Correct Answer: C. IV digoxin
The clinical presentation of headache and breathlessness following rapid ascent above 3000 meters is acute mountain sickness (AMS), which can progress to life-threatening high altitude cerebral edema (HACE) or high altitude pulmonary edema (HAPE). The pathophysiology involves hypoxemia due to reduced atmospheric oxygen partial pressure, triggering hypoxic pulmonary vasoconstriction, increased pulmonary capillary pressure, and cerebral vasodilation with increased intracranial pressure.

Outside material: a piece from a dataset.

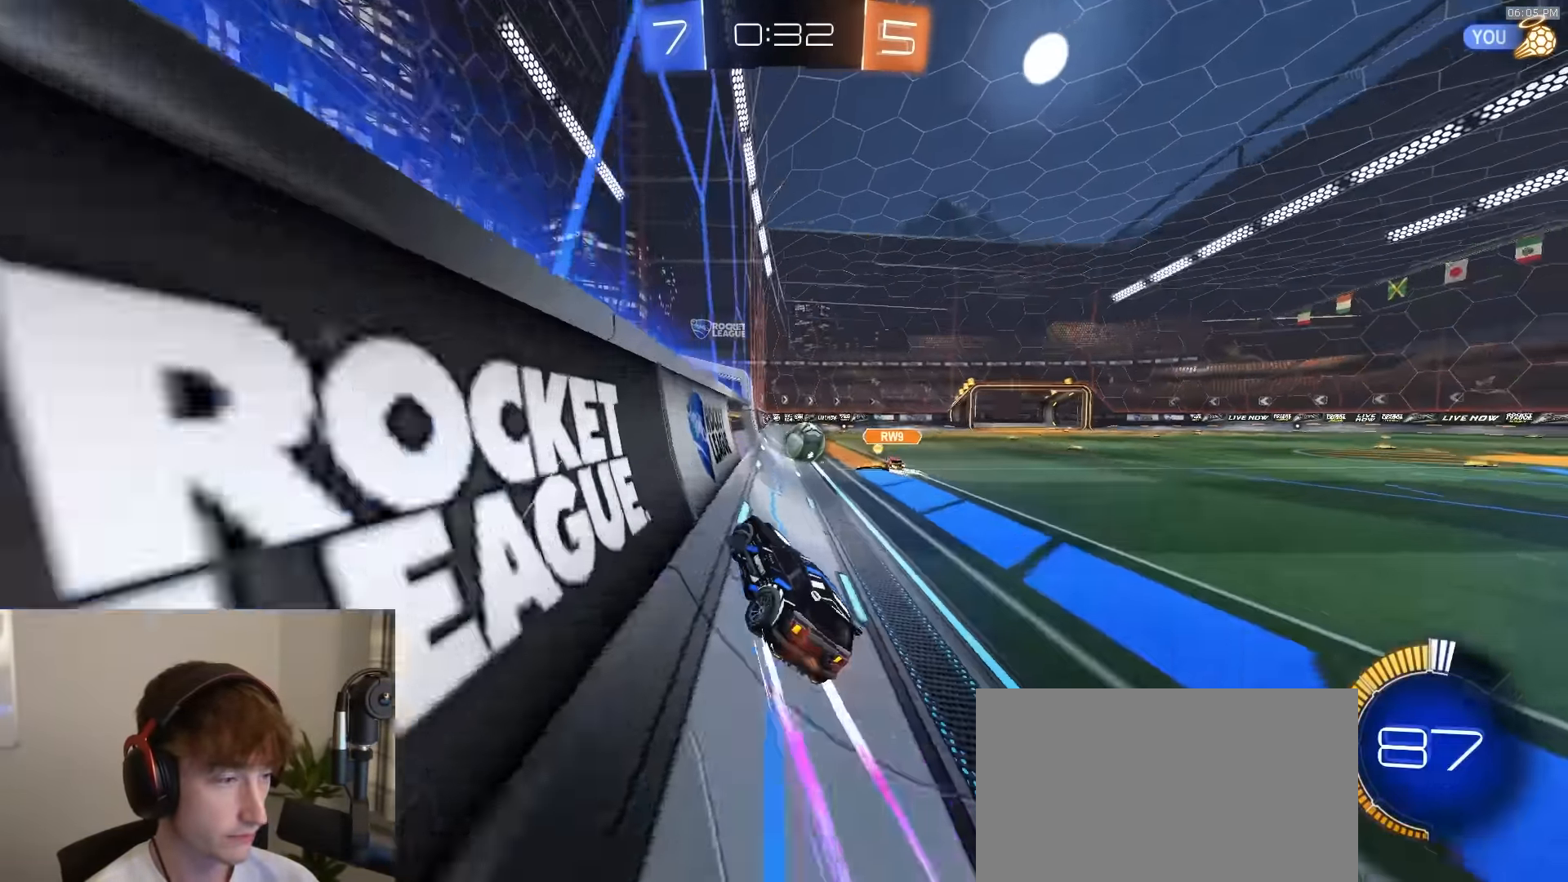
{"dt_ms": 500, "buttons": ["R2"], "left_stick": "center", "right_stick": "center", "events": [[67, "left_stick", "right"], [150, "R1", "up"], [183, "left_stick", "center"]]}
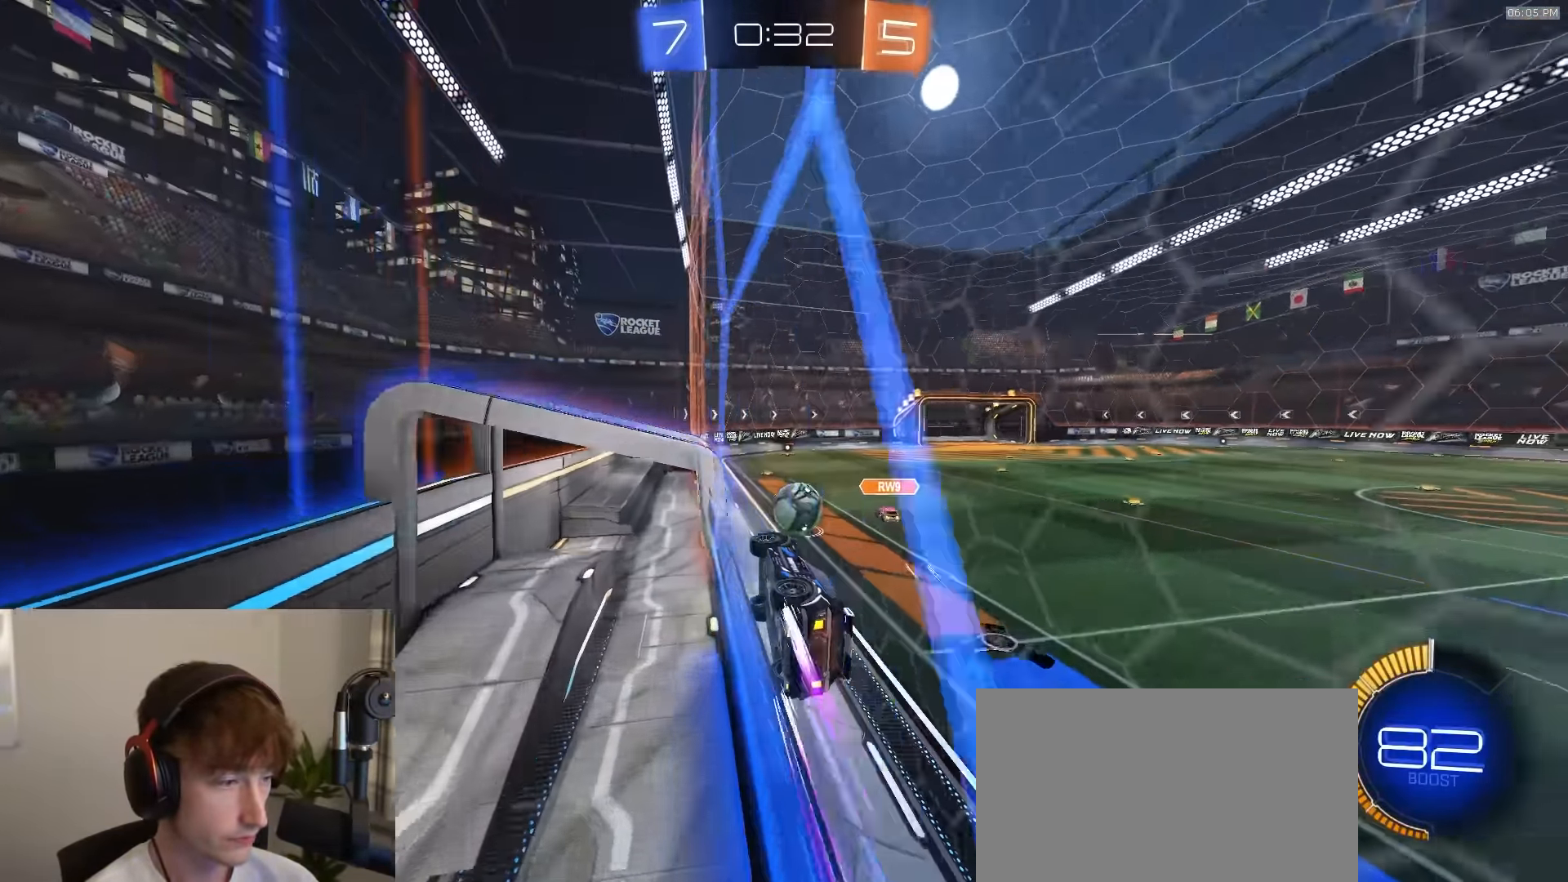
{"dt_ms": 500, "buttons": ["SQUARE", "R2"], "left_stick": "down-right", "right_stick": "center", "events": [[167, "left_stick", "right"], [233, "SQUARE", "down"], [250, "CROSS", "down"], [367, "left_stick", "down-right"], [417, "CROSS", "up"]]}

IV digoxin has no role in AMS management. Digoxin is a cardiac glycoside used for heart failure and arrhythmias—conditions not present in uncomplicated AMS. While HAPE involves pulmonary edema, digoxin is contraindicated in high-altitude settings because: (1) it increases myocardial oxygen demand in an already hypoxic state, (2) it can precipitate arrhythmias in hypoxemia, and (3) the edema in HAPE is primarily hydrostatic/capillary leak, not cardiogenic failure. The standard treatment triad for AMS is oxygen supplementation, descent, and acetazolamide (a carbonic anhydrase inhibitor that increases renal bicarbonate excretion, promoting respiratory alkalosis and improving oxygenation). Dexamethasone is also used for severe AMS/HACE. Digoxin addresses none of these pathophysiological mechanisms and adds iatrogenic risk in hypoxia.
Why the other options are wrong
A. Administration of oxygen — Oxygen is the cornerstone of AMS management. It directly corrects hypoxemia by increasing alveolar and arterial oxygen partial pressure, reducing hypoxic pulmonary vasoconstriction and cerebral vasodilation. Supplemental oxygen is given immediately in symptomatic AMS and is non-negotiable in HAPE/HACE. This is a standard first-line intervention in Indian high-altitude medical protocols. B. Immediate descent — Descent is the definitive treatment for AMS because it restores atmospheric oxygen partial pressure to normal levels. Even a 500–1000 meter descent significantly improves symptoms. In severe AMS with signs of HACE (ataxia, altered mental status) or HAPE (orthopnea, crackles), immediate descent is life-saving and takes priority over all other interventions. This is emphasized in all trekking safety guidelines in India. D. Tablet acetazolamide — Acetazolamide is the pharmacological mainstay of AMS prevention and treatment. It inhibits carbonic anhydrase, increasing renal bicarbonate excretion and promoting metabolic acidosis, which stimulates respiration and improves oxygenation. Standard dosing is 250 mg twice daily. It reduces AMS incidence by ~50% when used prophylactically and accelerates symptom resolution. It is recommended by Indian mountaineering and medical societies for high-altitude expeditions.
High-Yield Facts
- AMS threshold: Symptoms typically appear above 2500–3000 meters, with incidence increasing with rapid ascent and individual susceptibility.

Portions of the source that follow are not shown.